## What the exercise asks
Work out how many lines of the data contain "Status" and reply with that number alone.

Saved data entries
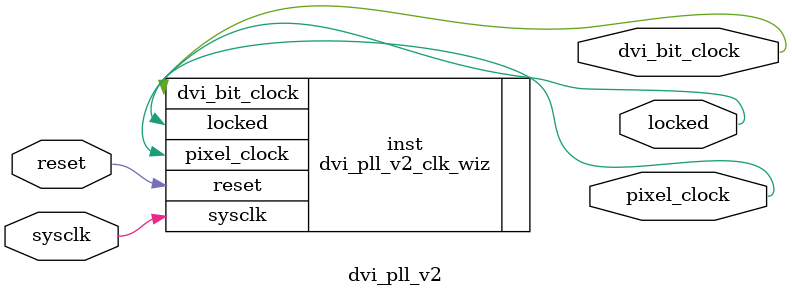
<source format=v>


`timescale 1ps/1ps

(* CORE_GENERATION_INFO = "dvi_pll_v2,clk_wiz_v6_0_1_0_0,{component_name=dvi_pll_v2,use_phase_alignment=true,use_min_o_jitter=false,use_max_i_jitter=false,use_dyn_phase_shift=false,use_inclk_switchover=false,use_dyn_reconfig=false,enable_axi=0,feedback_source=FDBK_AUTO,PRIMITIVE=PLL,num_out_clk=2,clkin1_period=5.000,clkin2_period=10.0,use_power_down=false,use_reset=true,use_locked=true,use_inclk_stopped=false,feedback_type=SINGLE,CLOCK_MGR_TYPE=NA,manual_override=false}" *)

module dvi_pll_v2 
 (
  // Clock out ports
  output        pixel_clock,
  output        dvi_bit_clock,
  // Status and control signals
  input         reset,
  output        locked,
 // Clock in ports
  input         sysclk
 );

  dvi_pll_v2_clk_wiz inst
  (
  // Clock out ports  
  .pixel_clock(pixel_clock),
  .dvi_bit_clock(dvi_bit_clock),
  // Status and control signals               
  .reset(reset), 
  .locked(locked),
 // Clock in ports
  .sysclk(sysclk)
  );

endmodule

</source>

## Task result
2